### Action item
Give each nonblank line of the listing below as one string in a JSON list, omitting blank lines and the picture.

=== Provided data ===

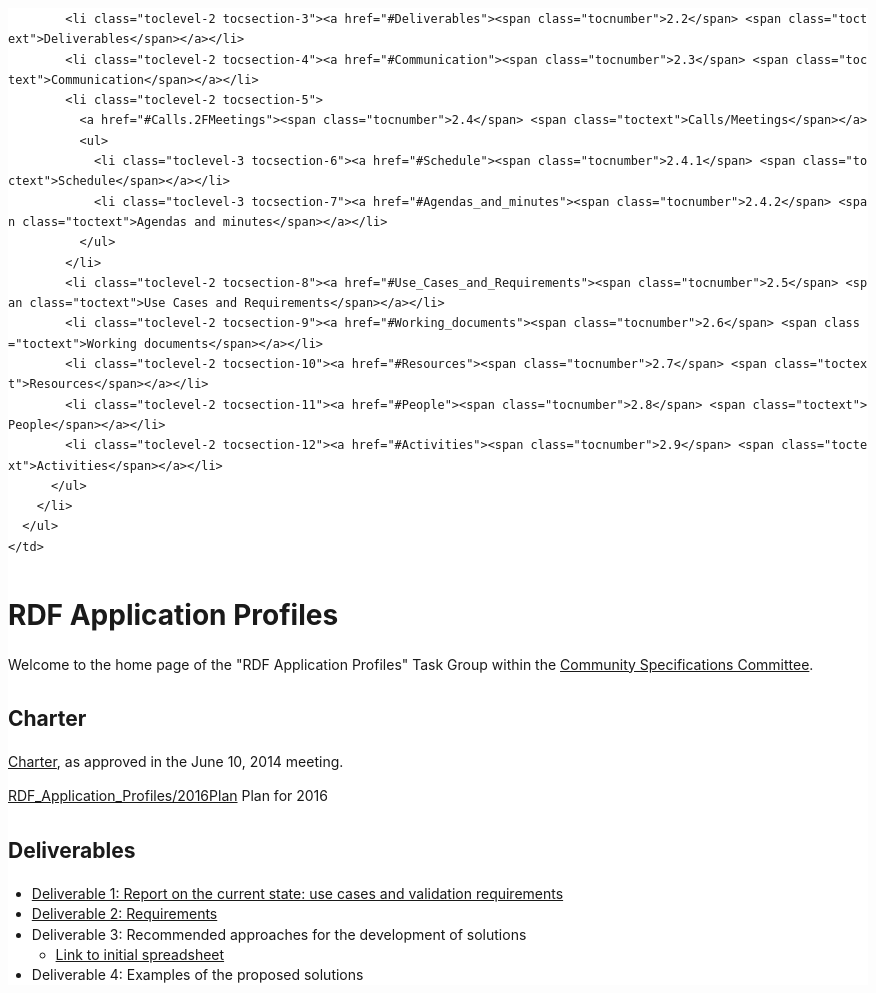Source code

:             <li class="toclevel-2 tocsection-3"><a href="#Deliverables"><span class="tocnumber">2.2</span> <span class="toctext">Deliverables</span></a></li>
            <li class="toclevel-2 tocsection-4"><a href="#Communication"><span class="tocnumber">2.3</span> <span class="toctext">Communication</span></a></li>
            <li class="toclevel-2 tocsection-5">
              <a href="#Calls.2FMeetings"><span class="tocnumber">2.4</span> <span class="toctext">Calls/Meetings</span></a>
              <ul>
                <li class="toclevel-3 tocsection-6"><a href="#Schedule"><span class="tocnumber">2.4.1</span> <span class="toctext">Schedule</span></a></li>
                <li class="toclevel-3 tocsection-7"><a href="#Agendas_and_minutes"><span class="tocnumber">2.4.2</span> <span class="toctext">Agendas and minutes</span></a></li>
              </ul>
            </li>
            <li class="toclevel-2 tocsection-8"><a href="#Use_Cases_and_Requirements"><span class="tocnumber">2.5</span> <span class="toctext">Use Cases and Requirements</span></a></li>
            <li class="toclevel-2 tocsection-9"><a href="#Working_documents"><span class="tocnumber">2.6</span> <span class="toctext">Working documents</span></a></li>
            <li class="toclevel-2 tocsection-10"><a href="#Resources"><span class="tocnumber">2.7</span> <span class="toctext">Resources</span></a></li>
            <li class="toclevel-2 tocsection-11"><a href="#People"><span class="tocnumber">2.8</span> <span class="toctext">People</span></a></li>
            <li class="toclevel-2 tocsection-12"><a href="#Activities"><span class="tocnumber">2.9</span> <span class="toctext">Activities</span></a></li>
          </ul>
        </li>
      </ul>
    </td>
  </tr>
</table>


# RDF Application Profiles 

Welcome to the home page of the "RDF Application Profiles" Task Group within the [Community Specifications Committee](/archive/mediawiki_wiki/DCMI_Technical_Board/specifications).

## Charter 

[Charter](/archive/mediawiki_wiki/RDF_Application_Profiles/Charter "RDF Application Profiles/Charter"), as approved in the June 10, 2014 meeting.

[RDF\_Application\_Profiles/2016Plan](/archive/mediawiki_wiki/RDF_Application_Profiles/2016Plan "RDF Application Profiles/2016Plan") Plan for 2016

## Deliverables 

- [Deliverable 1: Report on the current state: use cases and validation requirements](/archive/mediawiki_wiki/RDF_Application_Profiles/UCR_Deliverable "RDF Application Profiles/UCR Deliverable")
- [Deliverable 2: Requirements](/archive/mediawiki_wiki/RDF_Application_Profiles/Requirements)
- Deliverable 3: Recommended approaches for the development of solutions
  - [Link to initial spreadsheet](https://docs.google.com/spreadsheets/d/1fZLRRkKkCiR0ZQoiBtQGM_Q5NbUF2tn6g2iSidF2scc/edit?usp=sharing)
- Deliverable 4: Examples of the proposed solutions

===

### Finished task
[
  "Source code",
  ":             <li class=\"toclevel-2 tocsection-3\"><a href=\"#Deliverables\"><span class=\"tocnumber\">2.2</span> <span class=\"toctext\">Deliverables</span></a></li>",
  "            <li class=\"toclevel-2 tocsection-4\"><a href=\"#Communication\"><span class=\"tocnumber\">2.3</span> <span class=\"toctext\">Communication</span></a></li>",
  "            <li class=\"toclevel-2 tocsection-5\">",
  "              <a href=\"#Calls.2FMeetings\"><span class=\"tocnumber\">2.4</span> <span class=\"toctext\">Calls/Meetings</span></a>",
  "              <ul>",
  "                <li class=\"toclevel-3 tocsection-6\"><a href=\"#Schedule\"><span class=\"tocnumber\">2.4.1</span> <span class=\"toctext\">Schedule</span></a></li>",
  "                <li class=\"toclevel-3 tocsection-7\"><a href=\"#Agendas_and_minutes\"><span class=\"tocnumber\">2.4.2</span> <span class=\"toctext\">Agendas and minutes</span></a></li>",
  "              </ul>",
  "            </li>",
  "            <li class=\"toclevel-2 tocsection-8\"><a href=\"#Use_Cases_and_Requirements\"><span class=\"tocnumber\">2.5</span> <span class=\"toctext\">Use Cases and Requirements</span></a></li>",
  "            <li class=\"toclevel-2 tocsection-9\"><a href=\"#Working_documents\"><span class=\"tocnumber\">2.6</span> <span class=\"toctext\">Working documents</span></a></li>",
  "            <li class=\"toclevel-2 tocsection-10\"><a href=\"#Resources\"><span class=\"tocnumber\">2.7</span> <span class=\"toctext\">Resources</span></a></li>",
  "            <li class=\"toclevel-2 tocsection-11\"><a href=\"#People\"><span class=\"tocnumber\">2.8</span> <span class=\"toctext\">People</span></a></li>",
  "            <li class=\"toclevel-2 tocsection-12\"><a href=\"#Activities\"><span class=\"tocnumber\">2.9</span> <span class=\"toctext\">Activities</span></a></li>",
  "          </ul>",
  "        </li>",
  "      </ul>",
  "    </td>",
  "  </tr>",
  "</table>",
  "# RDF Application Profiles ",
  "Welcome to the home page of the \"RDF Application Profiles\" Task Group within the [Community Specifications Committee](/archive/mediawiki_wiki/DCMI_Technical_Board/specifications).",
  "## Charter ",
  "[Charter](/archive/mediawiki_wiki/RDF_Application_Profiles/Charter \"RDF Application Profiles/Charter\"), as approved in the June 10, 2014 meeting.",
  "[RDF\\_Application\\_Profiles/2016Plan](/archive/mediawiki_wiki/RDF_Application_Profiles/2016Plan \"RDF Application Profiles/2016Plan\") Plan for 2016",
  "## Deliverables ",
  "- [Deliverable 1: Report on the current state: use cases and validation requirements](/archive/mediawiki_wiki/RDF_Application_Profiles/UCR_Deliverable \"RDF Application Profiles/UCR Deliverable\")",
  "- [Deliverable 2: Requirements](/archive/mediawiki_wiki/RDF_Application_Profiles/Requirements)",
  "- Deliverable 3: Recommended approaches for the development of solutions",
  "  - [Link to initial spreadsheet](https://docs.google.com/spreadsheets/d/1fZLRRkKkCiR0ZQoiBtQGM_Q5NbUF2tn6g2iSidF2scc/edit?usp=sharing)",
  "- Deliverable 4: Examples of the proposed solutions"
]